People photos with keypoints:
:::
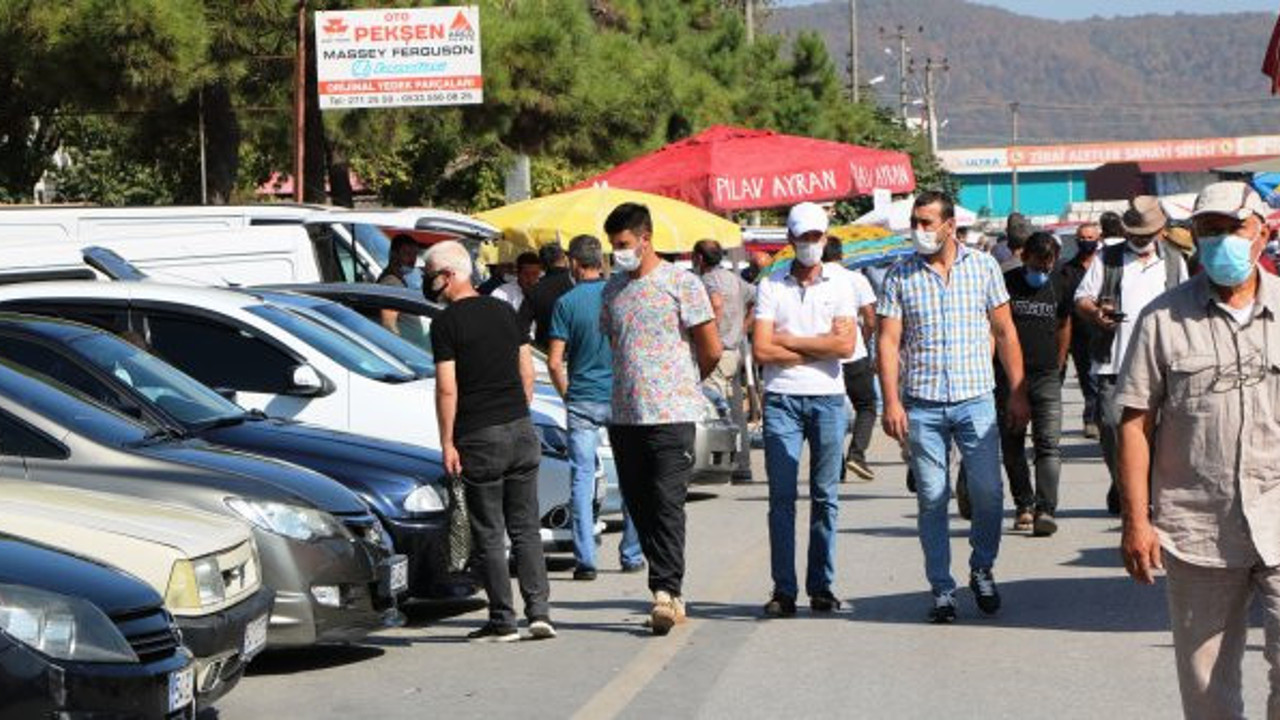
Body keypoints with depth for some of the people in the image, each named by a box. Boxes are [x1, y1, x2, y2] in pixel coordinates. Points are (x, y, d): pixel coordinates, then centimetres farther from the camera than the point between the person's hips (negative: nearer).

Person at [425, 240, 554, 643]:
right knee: (525, 528, 10)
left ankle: (503, 621, 4)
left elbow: (447, 388, -13)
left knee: (489, 534, 2)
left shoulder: (447, 323, -9)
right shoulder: (504, 311, 10)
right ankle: (538, 612, 2)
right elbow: (528, 373, 12)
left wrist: (446, 443, -9)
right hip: (520, 429, 5)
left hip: (479, 436, -5)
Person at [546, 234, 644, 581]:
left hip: (583, 400, -1)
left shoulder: (566, 303, -5)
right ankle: (631, 555, 17)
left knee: (582, 478, 2)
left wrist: (567, 396, 10)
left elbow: (554, 362, -6)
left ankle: (585, 559, -4)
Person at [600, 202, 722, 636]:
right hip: (624, 416, 6)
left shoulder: (680, 283, -4)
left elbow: (712, 351, -1)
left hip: (672, 414, -6)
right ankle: (670, 595, 12)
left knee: (667, 504, -12)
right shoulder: (613, 289, 13)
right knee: (639, 505, 6)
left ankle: (667, 590, -14)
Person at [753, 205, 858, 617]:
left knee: (825, 497, 4)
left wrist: (789, 341, -5)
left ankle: (822, 587, 9)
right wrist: (820, 347, -5)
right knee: (781, 497, -3)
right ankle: (784, 590, -1)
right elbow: (762, 351, -5)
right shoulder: (771, 286, 5)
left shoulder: (840, 284, 7)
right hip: (782, 398, -1)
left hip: (828, 398, 1)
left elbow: (846, 345, -6)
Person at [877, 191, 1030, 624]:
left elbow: (1005, 332, 9)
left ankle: (982, 570, 20)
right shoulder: (900, 276, 3)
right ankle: (942, 590, 10)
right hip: (922, 405, 0)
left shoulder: (983, 267, 5)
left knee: (988, 492, -3)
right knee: (931, 499, 1)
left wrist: (1018, 393, 6)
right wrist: (892, 402, -9)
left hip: (975, 399, 0)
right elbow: (888, 342, 1)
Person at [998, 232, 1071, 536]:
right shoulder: (1006, 283, -1)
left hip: (1047, 377, 1)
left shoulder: (1058, 286, 7)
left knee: (1048, 443, -12)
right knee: (1011, 445, 7)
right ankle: (1023, 504, 22)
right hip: (1009, 376, -1)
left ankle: (1045, 509, -18)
:::
Scale the records starting at the line that contains "right hip: (520, 429, 5)" and ending at the line that contains "left ankle: (585, 559, -4)": write out only those lines again, including the person lines, and multiply every keypoint coordinate and depth value by 0.35, rounding to whole numbers with halves rounded up.

Output for this task:
right hip: (182, 150, 2)
left hip: (168, 153, -2)
Person at [546, 234, 644, 581]:
left hip: (204, 140, 0)
left shoulder: (198, 106, -2)
right ankle: (221, 194, 6)
left knee: (204, 167, 1)
left wrist: (198, 139, 4)
left elbow: (194, 127, -2)
left ankle: (205, 196, -1)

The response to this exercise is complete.